If it’s true that boats have souls then there’s a craft out there somewhere that’s bereft. For author Adrian Morgan, whose book The Trouble with Old Boats has just been published, writes like a lost soul looking for the perfect vessel. You get the feeling, reading his oddly-troubled prose, that he’s condemned like the Flying Dutchman to search forever.
The siren has already led him to shed his City flat and move to a Scottish croft close to a boat-building shed where he could learn the skills of the shipwright.
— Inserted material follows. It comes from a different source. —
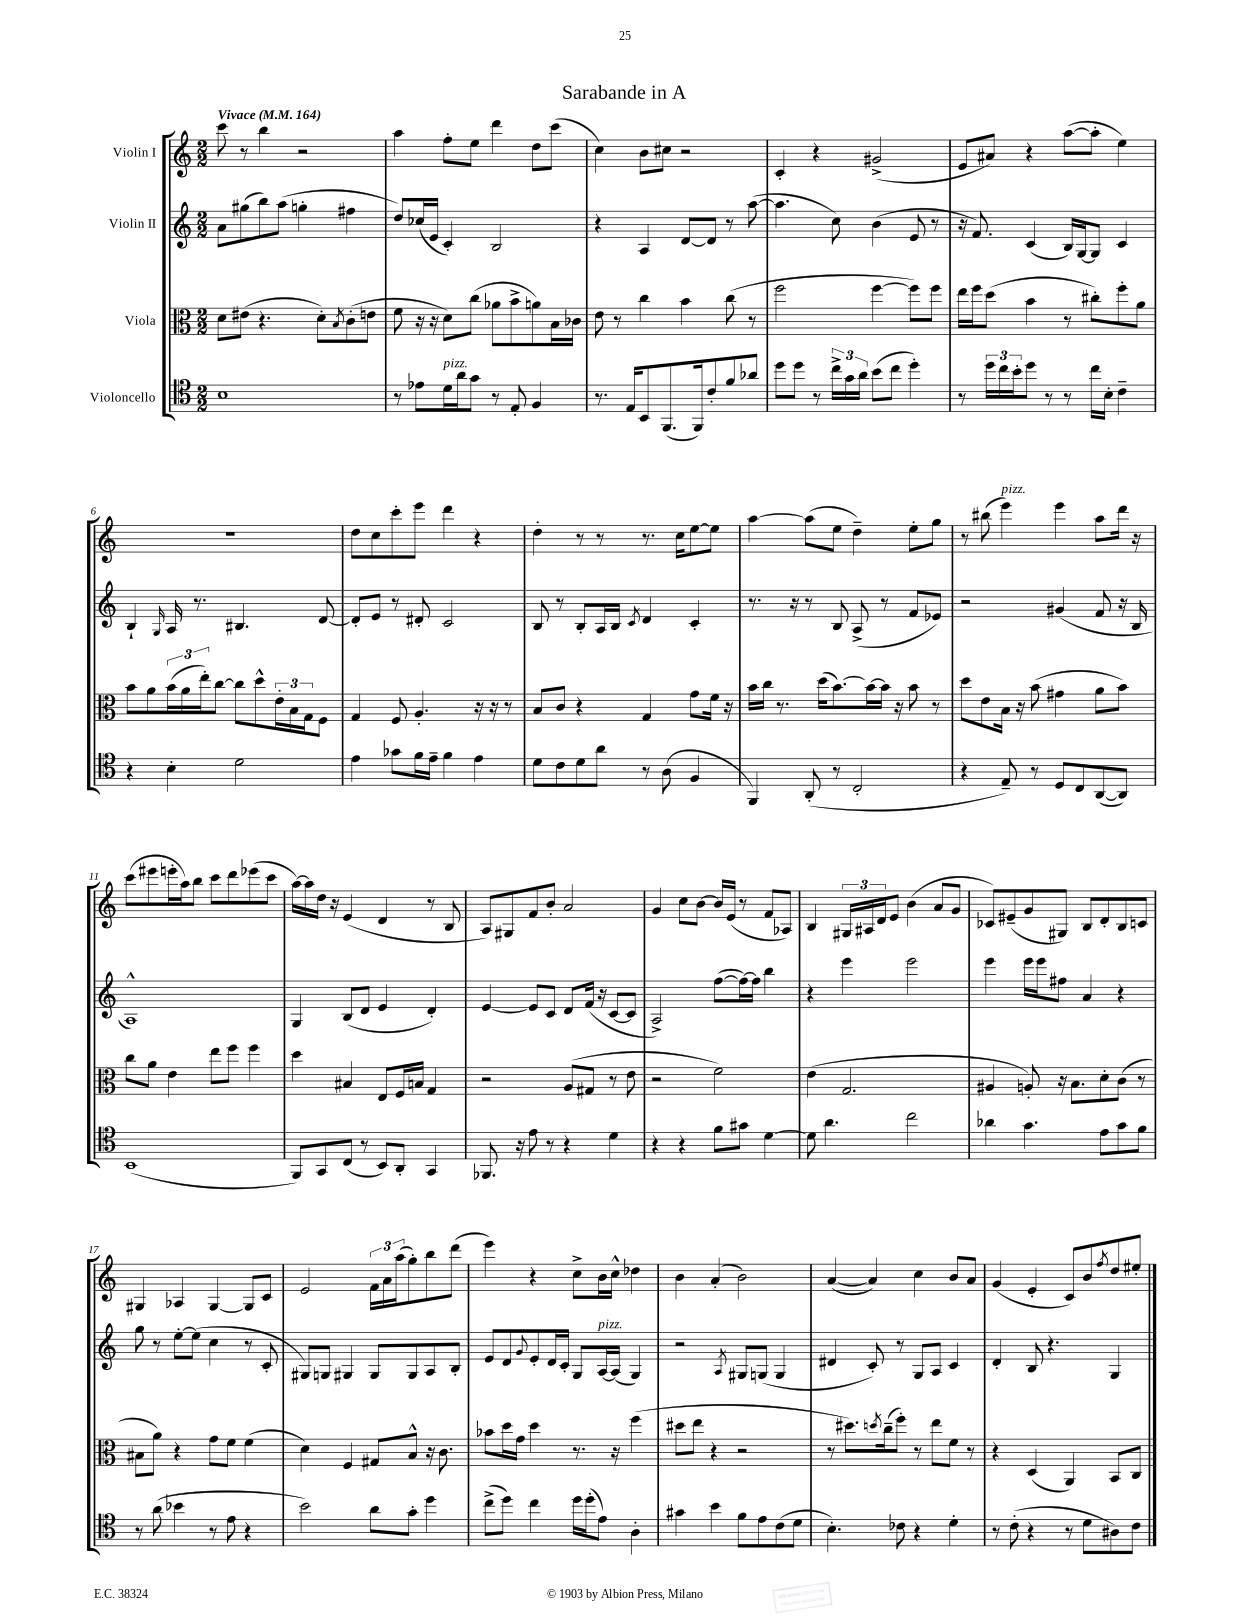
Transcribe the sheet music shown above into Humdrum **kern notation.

Fortunately for the rest of us he hasn’t cut himself off entirely from his old job as a yachting hack – he used to be feature editor on Yachting Monthly – as he still shares his search with a growing army of fans in a superb column for the much-loved Classic Boat magazine.In case you missed any this book is a collection of the best. Unlike so many journalists who hope, in vain, that a collection of their columns will make them an author, this hangs together like a book proper.
In its pages you will discover that some timber from the J Class yacht Britannia, sacrilegiously scuttled to honour King George V’s last request, exists in a South Coast attic. In the age of ‘Kevlar ironing boards’ you will find men who can trim a dipping lugsail for close windward work. And how many times have you looked at a beautiful wooden dinghy at a Boat Show and said : ‘I could buy a second-hand GRP cruiser for that’. Well here Adrian explains why £8,500 ain’t a lot for a new dayboat.
And that goes someway to explaining Adrian’s lost soul: he can’t dis-invent fibreglass.
The Trouble with Old Boats, Adlard Coles Nautical £7.99.